Good news on the server staying up! Bad news on the lack of events. I mean, good news if it’s accurate, but I’m with you … seems highly unlikely. :-/

Do you have a known error or test endpoint in your app, or other means of triggering an error explicitly to see if it shows up in your Sentry?

I’ve tried triggering an error manually from my app running locally, but I’m not seeing it show up in our sentry dashboard. Is there a way to check the docker services logs to see if the event was being sent from the client app?

Appreciate all your help with these issues!

Unfortunately, the same issue seems to have cropped up again last night. It seems to have started at about midnight eastern time and has continued through to this morning. I’m unable to connect to the instance via SSH.

When this happened before, I had to reboot the instance from the EC2 dashboard in order to get SSH working again. If I can connect to the instance, will the logs persist from the previous session? If I can’t get at the previous logs, I’m not sure what I can look at to try to track down what’s going on with this setup.

It appears that resetting the offsets didn’t stick and I’m back to the instance going down. It’s not reachable via SSH at the moment (it just hangs after establishing a connection), but it appears that the CPU is spiking, which is probably why I can’t tunnel in

I won’t be able to SSH until I restart the instance. What should I try when I can get in to take a look at what’s going on? What could be causing the CPU to spike like that?

I think you are having event spikes and your hardware resources (probably memory) cannot keep up with this volume.

Thanks for the reply. Are there any detailed requirements for the hardware environment specified for onpremise anywhere? The only mention in the repo is 2400MB RAM but I think part of my problem might be slow writes to disk.
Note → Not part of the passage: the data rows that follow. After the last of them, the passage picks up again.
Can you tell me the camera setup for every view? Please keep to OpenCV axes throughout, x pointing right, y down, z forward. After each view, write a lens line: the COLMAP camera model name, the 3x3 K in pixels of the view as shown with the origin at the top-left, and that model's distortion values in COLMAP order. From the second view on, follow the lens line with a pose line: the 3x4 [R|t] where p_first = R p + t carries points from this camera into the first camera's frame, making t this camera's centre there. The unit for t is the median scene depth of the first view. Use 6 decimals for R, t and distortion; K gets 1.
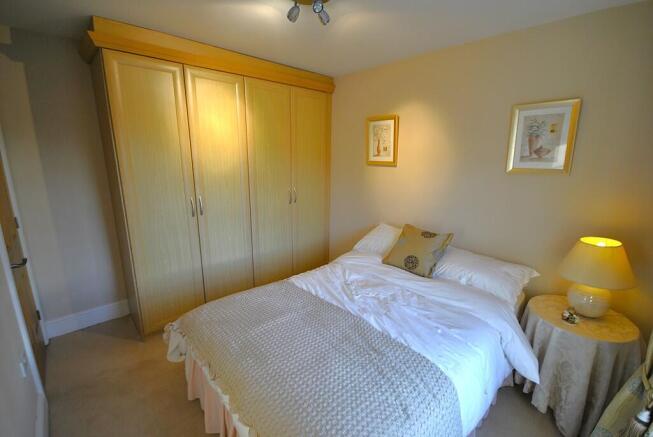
lens RADIAL K [[292.6, 0, 332.7], [0, 292.6, 219.7], [0, 0, 1]] dist [0.000237, -0.000376]
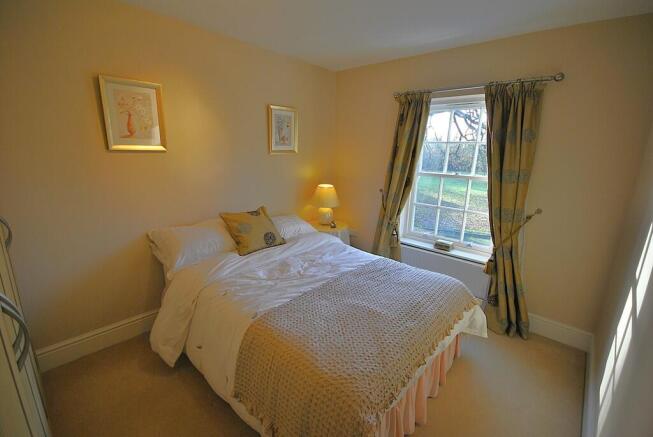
lens RADIAL K [[292.6, 0, 332.7], [0, 292.6, 219.7], [0, 0, 1]] dist [0.000237, -0.000376]
pose [[-0.099303, -0.254496, 0.961962, -0.879063], [0.182362, 0.945712, 0.269022, -0.192762], [-0.978204, 0.202139, -0.047501, 0.880651]]
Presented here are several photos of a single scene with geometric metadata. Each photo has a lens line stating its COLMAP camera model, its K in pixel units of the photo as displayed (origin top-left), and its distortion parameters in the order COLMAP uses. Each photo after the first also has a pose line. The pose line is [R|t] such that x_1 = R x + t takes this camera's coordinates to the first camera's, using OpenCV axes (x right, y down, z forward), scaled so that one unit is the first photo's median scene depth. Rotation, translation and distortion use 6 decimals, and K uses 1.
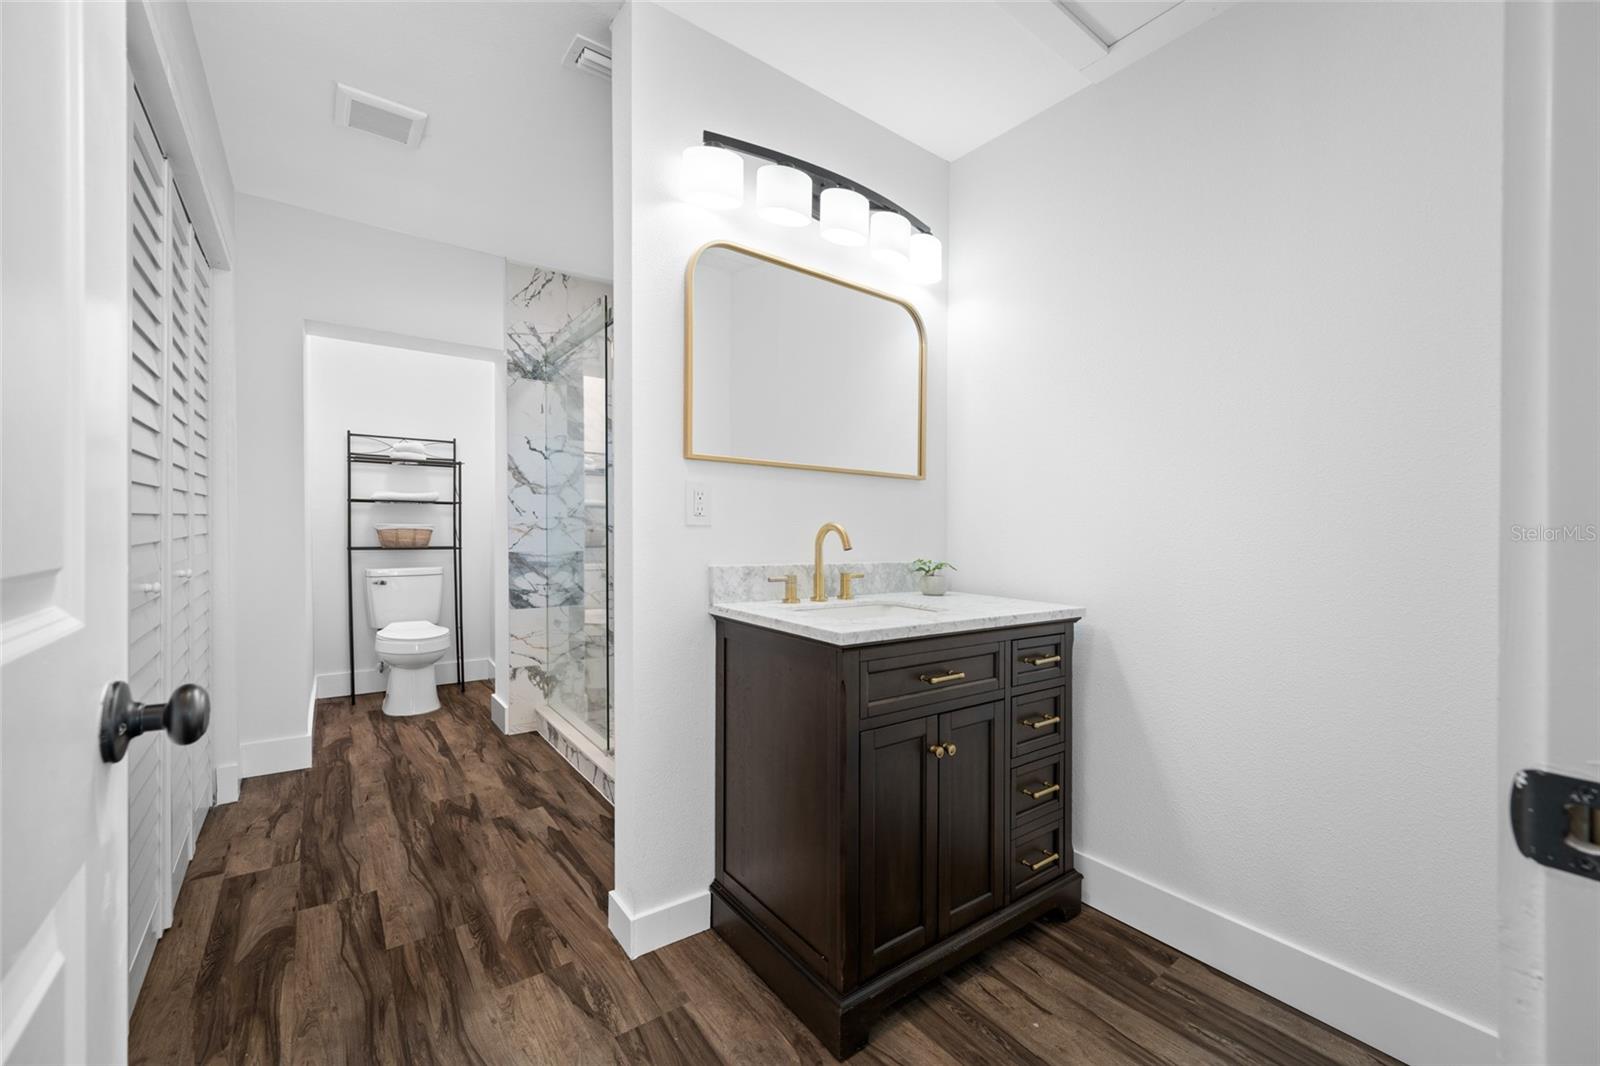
lens RADIAL K [[633.8, 0, 796.1], [0, 633.8, 532.0], [0, 0, 1]] dist [0.003131, -0.000243]
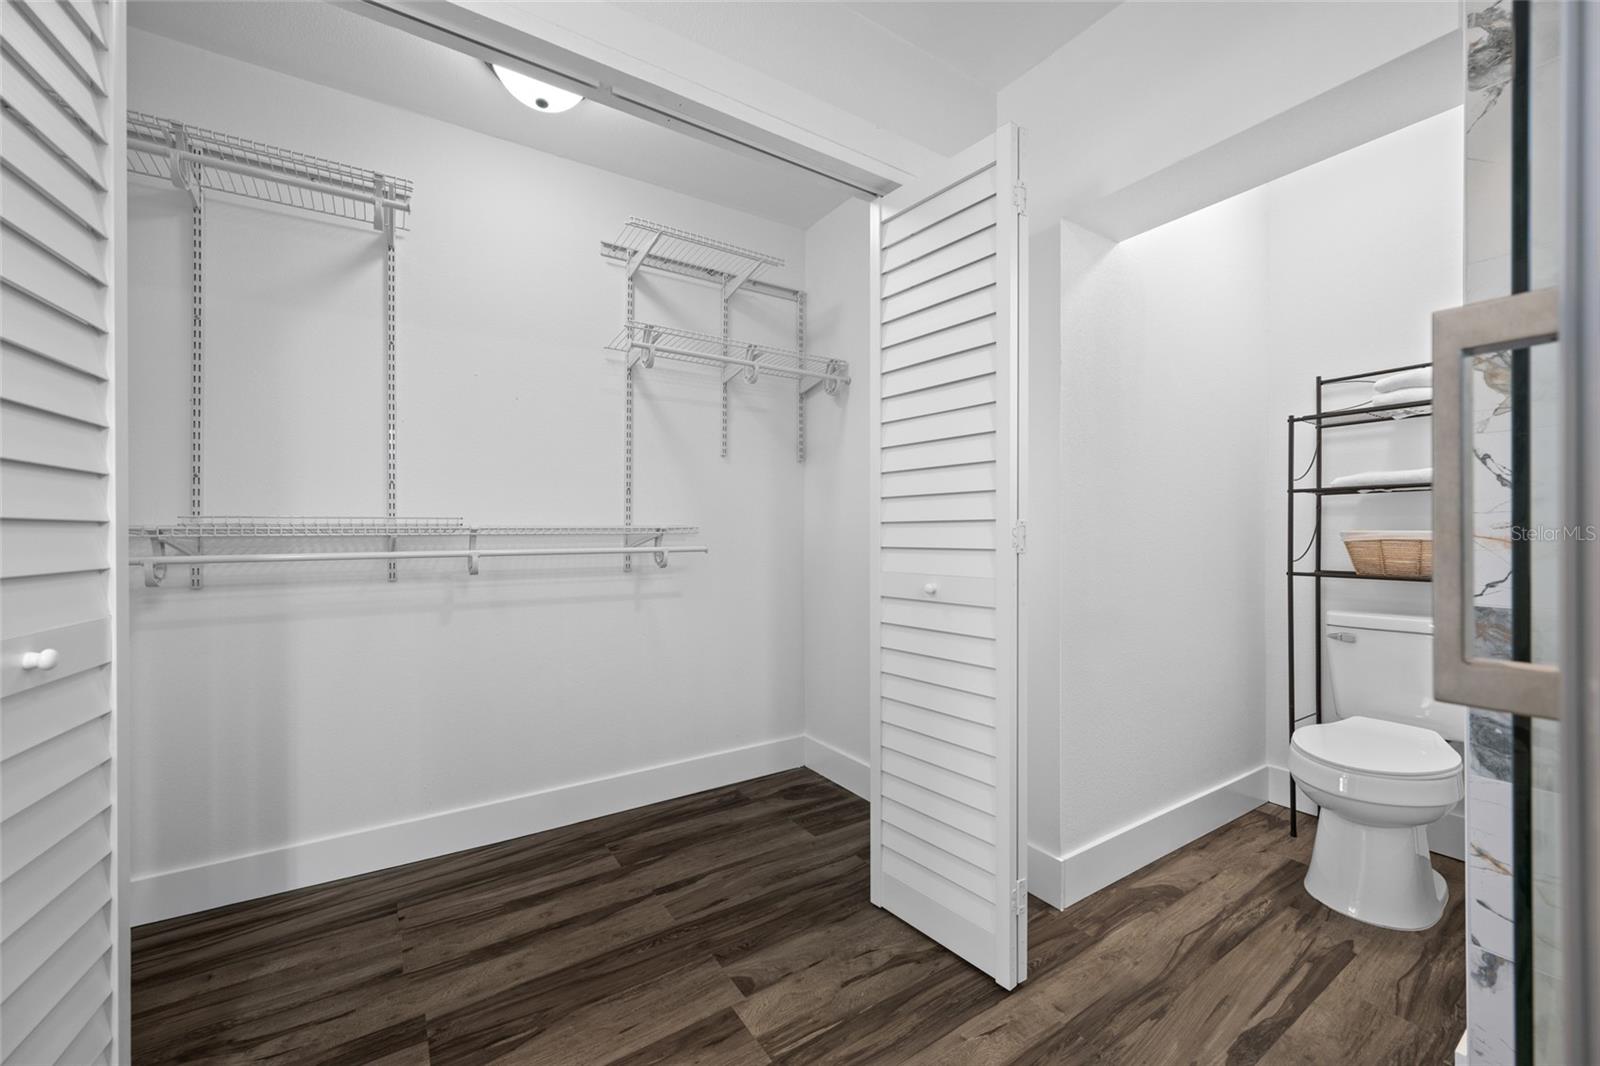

I’ll look around on the forums for recommendations from other people running onpremise with AWS. Thanks again.

This is the correct solution; I must have either passed the wrong group name or didn’t perform this step for all of the groups that were erroring.

I did run docker-compose down and docker-compose up -d kafka before running the commands in the kafka shell to make sure everything stuck.

Thanks again for your help with tracking this down.

1 Like

This topic was automatically closed 15 days after the last reply. New replies are no longer allowed.